Panthers, Lightning to end long wait for opener

TAMPA, Fla. — As the rest of the NHL opened play earlier this week, the Tampa Bay Lightning and Florida Panthers practiced. And practiced. And practiced some more.

But finally the last two teams yet to begin their season — at least in North America (Edmonton and New Jersey open in Sweden) — drop the puck Saturday at Amalie Arena.

“You get a little jealous of watching the games,” Florida coach Bob Boughner told the team website. “You wish you could not only play one early but play the next one right after. But we’ve had some time here that has allowed us to fine-tune some things here, have some good meetings and have some good practices.”

Both Tampa Bay and Florida enter the season with high expectations, though for completely different reasons.

The Lightning are coming off a loss in the Eastern Conference finals to the Washington Capitals, blowing a 3-2 series lead. It marked the second time in three years that Tampa Bay fell in seven games to the eventual Stanley Cup champion in the conference finals.

Tampa Bay no longer wants to be seen as a bridesmaid catching the bouquet at the reception. The Lightning want to be holding the prize at the center of the dance floor when the music stops.

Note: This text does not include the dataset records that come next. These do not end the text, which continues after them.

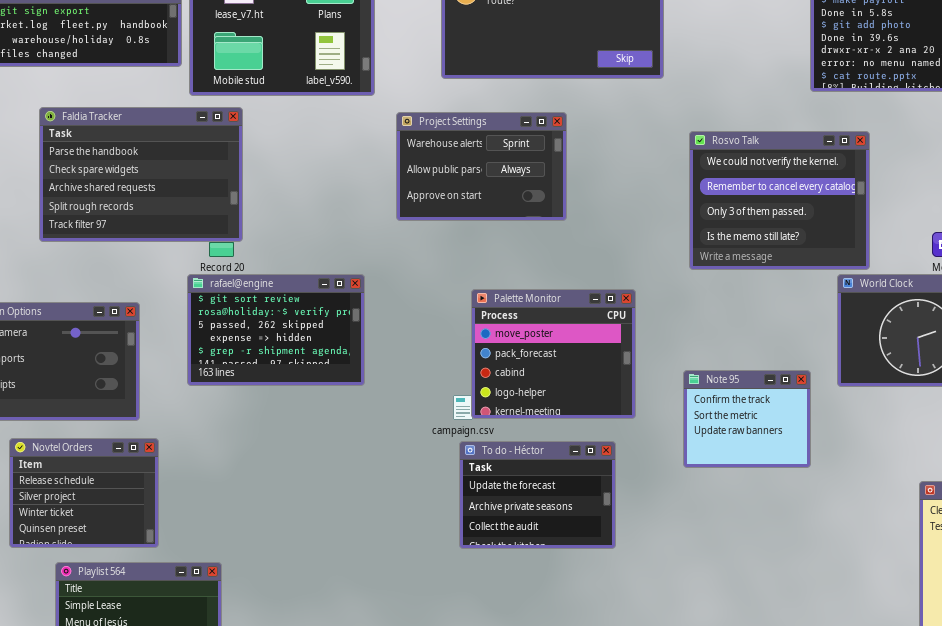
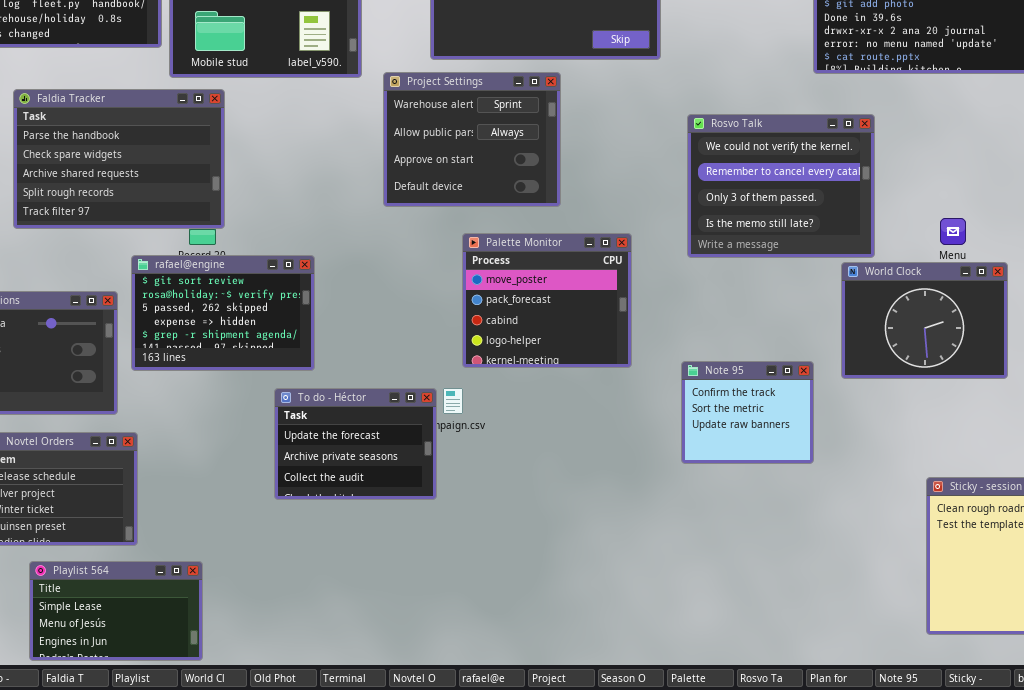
Project Settings: [396,112,567,221] -> [383,72,561,207], resized
rafael@engine: [187,274,365,386] -> [131,255,315,371], moved
Palette Monitor: [471,289,636,419] -> [462,233,632,368], moved
To do - Héctor: [459,441,616,549] -> [274,388,437,500], moved

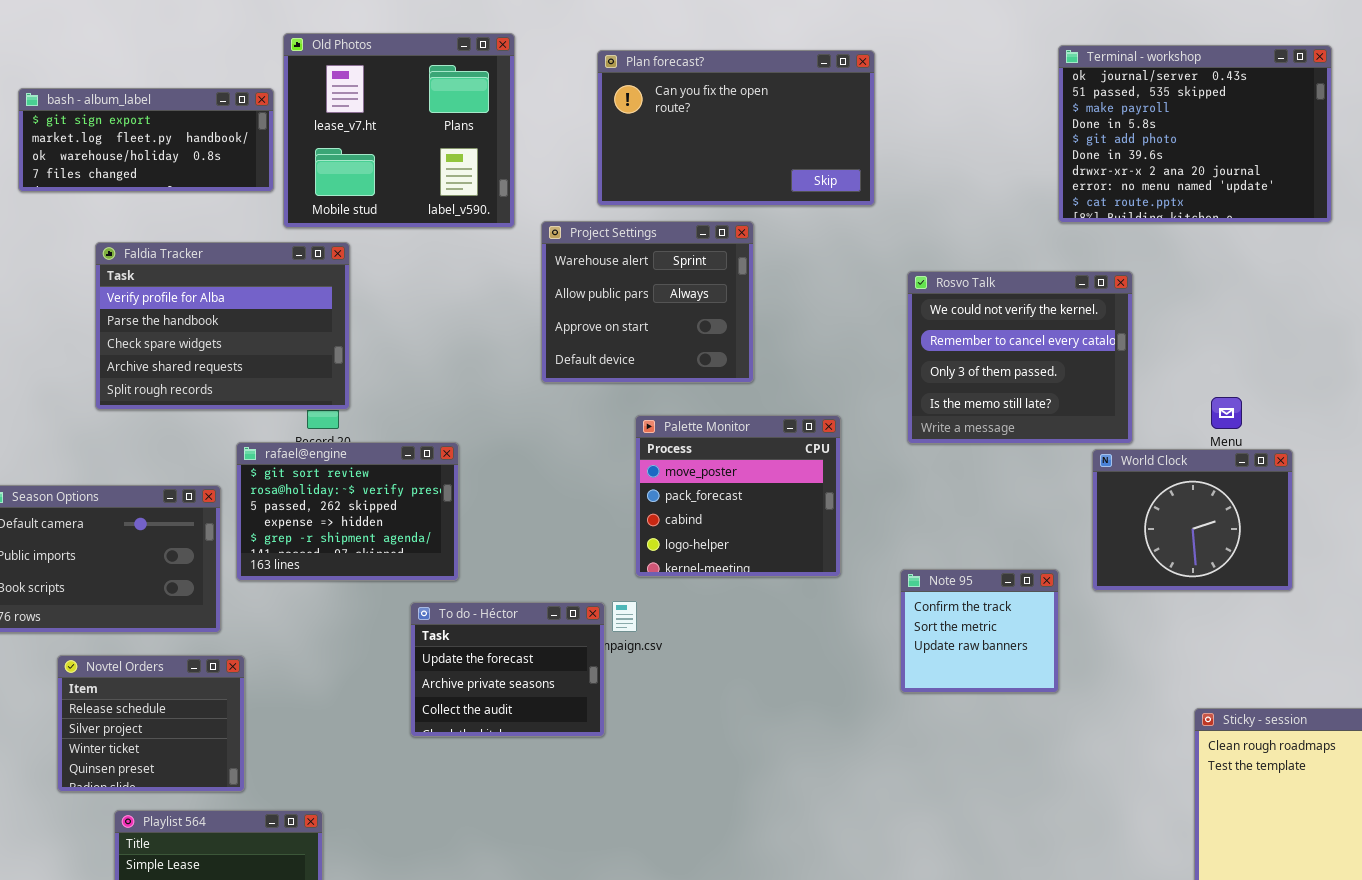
Faldia Tracker: [13,89,225,229] -> [95,242,350,410], scrolled up 1 row

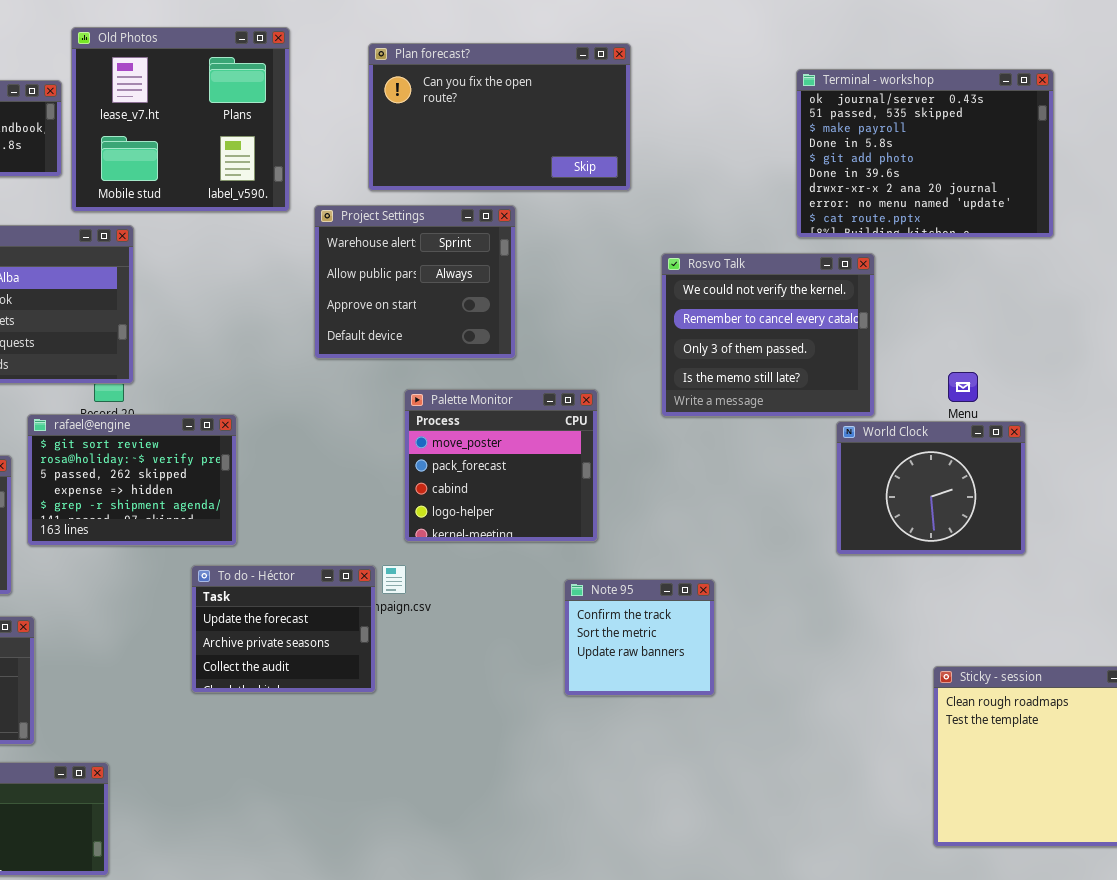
Terminal - workshop: [1058,45,1332,223] -> [796,69,1054,238], moved
Note 95: [900,569,1059,693] -> [564,579,715,696], moved

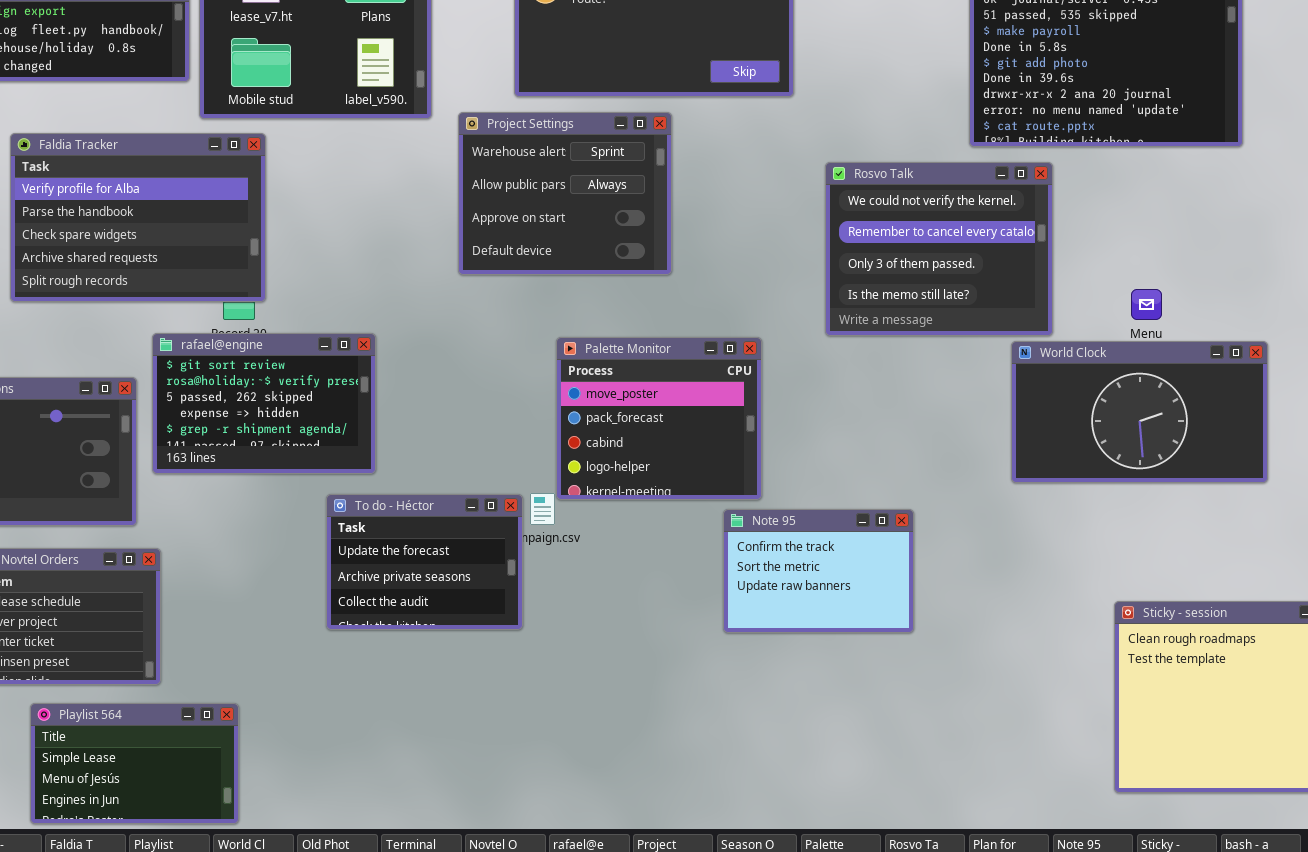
Palette Monitor: [404,389,598,542] -> [556,337,762,500], moved
World Clock: [836,421,1026,555] -> [1011,341,1268,483], resized
Note 95: [564,579,715,696] -> [723,509,914,633], resized

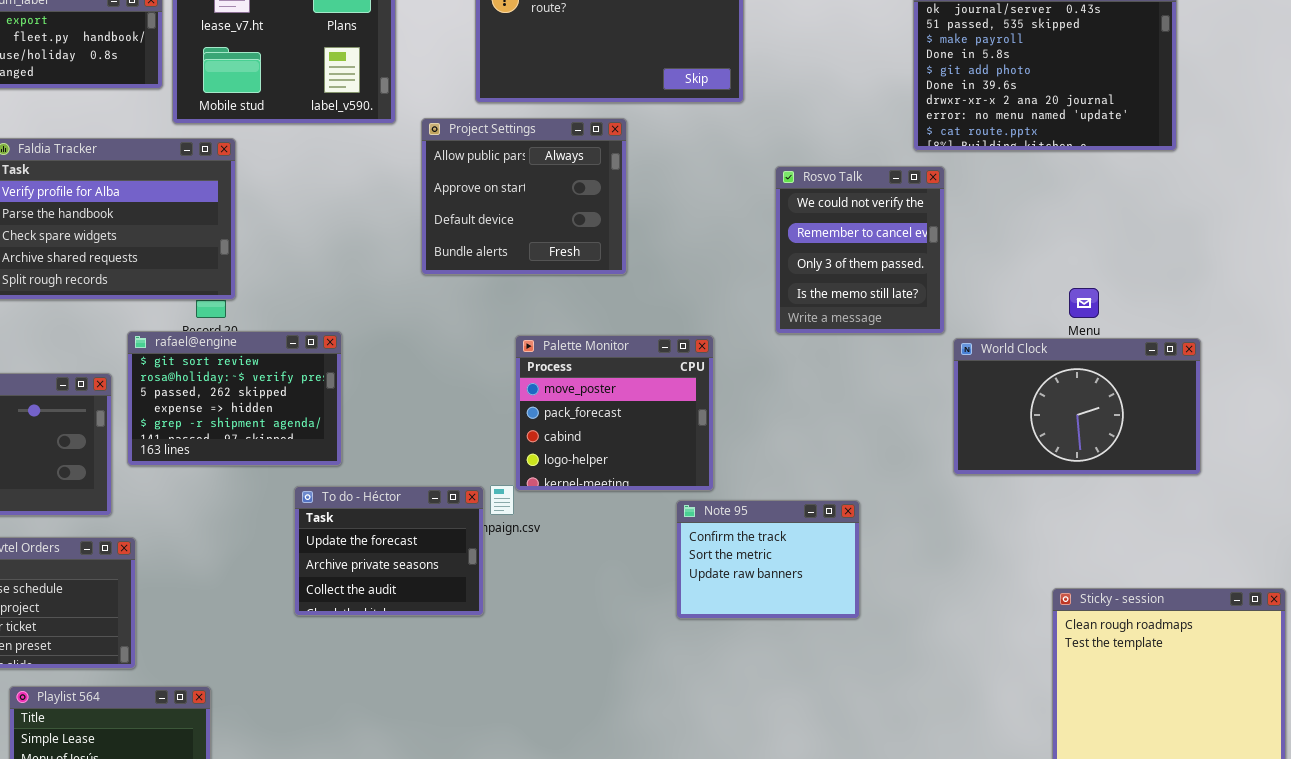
Project Settings: [458,112,672,275] -> [421,118,627,275], scrolled down 1 row
Rosvo Talk: [825,162,1053,336] -> [775,166,945,334], resized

“It’s a process on how we are going to get there,” Lightning head coach Jon Cooper said. “But it’s a hard thing (to get there) and this group has done it year after year. Call it unfinished business.

“You don’t know how long that is going to last, but you just have to keep trusting the process in getting there. Look no further than the Washington Capitals, where it was setback after setback after setback and now a lot of those guys that went through a lot of those years got to realize their dreams.

“We’re no different, it’s just our setback happened a little later in the playoffs. But there is a reason we keep getting that far and it’s because we have a great group in there and you can see the look in their eyes. Guys are looking forward to getting going.”

The Panthers, on the other hand, are looking to get into the playoffs for the second time in four seasons after coming up just short last season. A late-season charge fell just a point short as Florida finished with 96 points — tied for the most points for a team that missed the postseason.

After coming so close, the Panthers feel primed to be inside the playoff picture rather than on the outside.

“Hopefully, the guys use that bad taste in their mouth from last year, being so close,” Boughner said. “We played with pride, but that can be a powerful motivator for this season.”

Tampa Bay will start the season without veteran forward Ryan Callahan, who remains out after undergoing offseason shoulder surgery but is on track to return “in the coming weeks,” according to Cooper. Center Tyler Johnson is considered questionable after missing the final two weeks of training camp with an undisclosed upper-body injury.

Both Callahan and Johnson have been practicing with the team.